Military personnel said the attack last month indicated that a new and deadly bomb-making cell targeting American patrols was probably operating near the large coalition military base at the airport, an area that two officers said had seen little insurgent activity in months.

There was further evidence for that on Saturday. Less than a mile from the July 23 attack, four more American soldiers were killed when their Humvee was struck by another hidden bomb. They were from the same Georgia National Guard battalion as the four soldiers killed in the previous attack.

The episode illustrates the constantly evolving war of moves and counter-moves happening every day in Iraq between insurgent bombers and soldiers trying to stop the roadside bombs and suicide attacks.

As the threat from bombs and suicide attacks has grown, the Pentagon has rushed 24,000 armored Humvees to Iraq since late 2003. But the insurgents have responded by building bombs powerful enough to penetrate the vehicles' steep plating.

As the military has begun conducting post-bombing investigations, insurgents increasingly have begun planting multiple devices at the same location, apparently to disrupt investigative teams sent to the blast site, or at least delay their work while they clear the site of any secondary bombs.

The British officer who was wounded investigating the site, whose name has not been released, was a member of the Combined Exploitation Cell, an American-led organization that is charged with identifying the insurgent bomb-makers using clues recovered at bomb sites.

The organization is composed of specialists from the FBI, the Bureau of Alcohol Tobacco and Firearms and from Britain and Australia.

Senior American commanders say they have also seen evidence that insurgents are making increased of use of "shaped" charges that concentrate the blast and give it a better chance of penetrating armored vehicles, causing higher casualties.

Bomb-making techniques used by the anti-Israeli militant group Hezbollah in Lebanon increasingly have begun appearing in roadside bombs in Iraq. A senior American commander said that bombs employing shaped charges closely match Hezbollah's homemade bombs used against Israel.

"Our assessment is that they are probably going off to school," to learn how to make bombs that can destroy armored vehicles, the officer said.

Sometimes improvised explosive devices, known as IEDs, are placed in the open to draw in American disposal units. "A lot of times they plant fake IEDs and wait until you come on site to open up," said Sergeant Burnell Zachary. "Once the mortar rounds stop, the drive-bys come." Last week, as an American bomb team was defusing a bomb in the predominantly Sunni Baghdad neighborhood of Ameriyeh, a passing black BMW opened fire on the unit and its security detail, according to an after-action report.

An Iraqi police detachment that was providing security for the team returned fire and struck the passenger in the car in the chest, the report said.

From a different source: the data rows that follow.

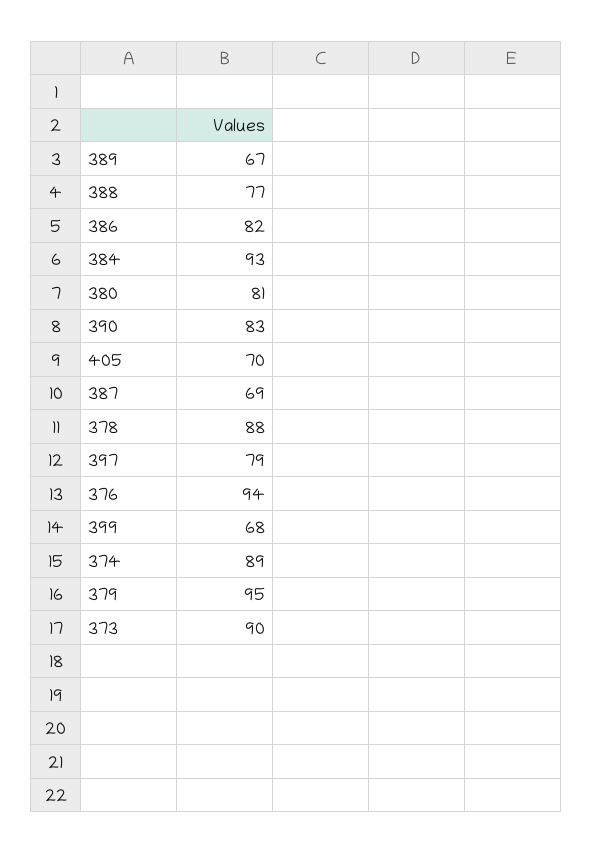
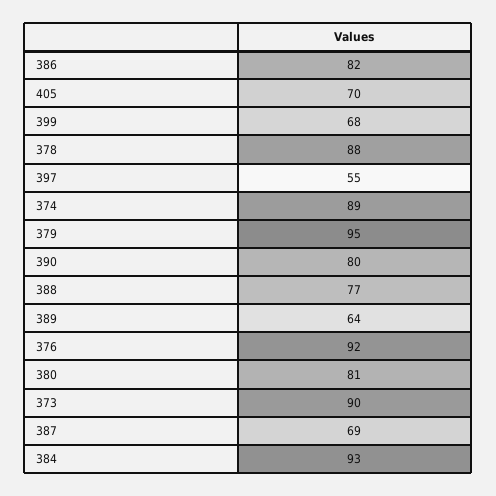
389: 67 -> 64
390: 83 -> 80
397: 79 -> 55
376: 94 -> 92

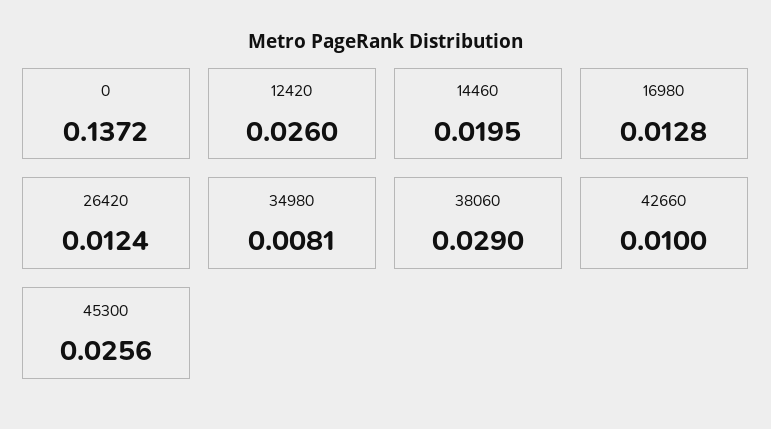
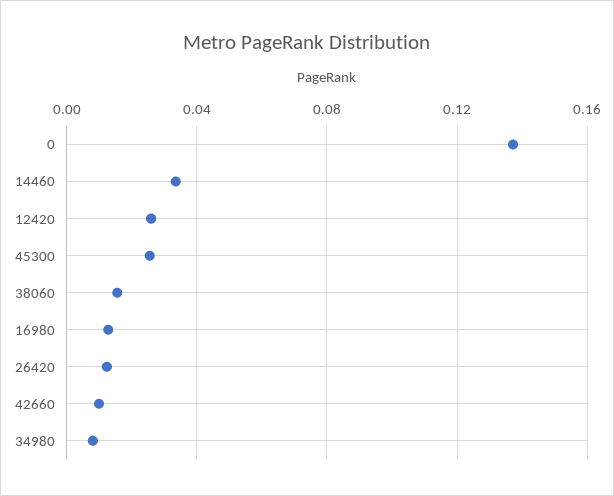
14460: 0.0195 -> 0.035
38060: 0.029 -> 0.015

Meanwhile, a few blocks away, American snipers were watching an Iraqi man who was stacking rocks along a street the bomb disposal unit would have to take leaving the neighborhood, according to the report. They suspected he was building a hiding place for a bomb.

"Snipers engaged and killed the individual who appeared to be emplacing an IED," the report says.
Posted by:Dan Darling

#1  Seems to me that these tactics call for spies enlisted from among the friendly local population, or the bringing in of recruits from other parts of the country. Vehicles aren't going to keep on growing in size and armorplate in response to ever bigger roadside bombs, so the logical action is to go after and kill the bomb-makers in the first place. There's no way they're planting those big bombs in complete secrecy; someone is seeing them doing their work.

As for Hezbollah, a Tomahawk detonated right in Nasrallah's living room would probably make a pretty clear statement.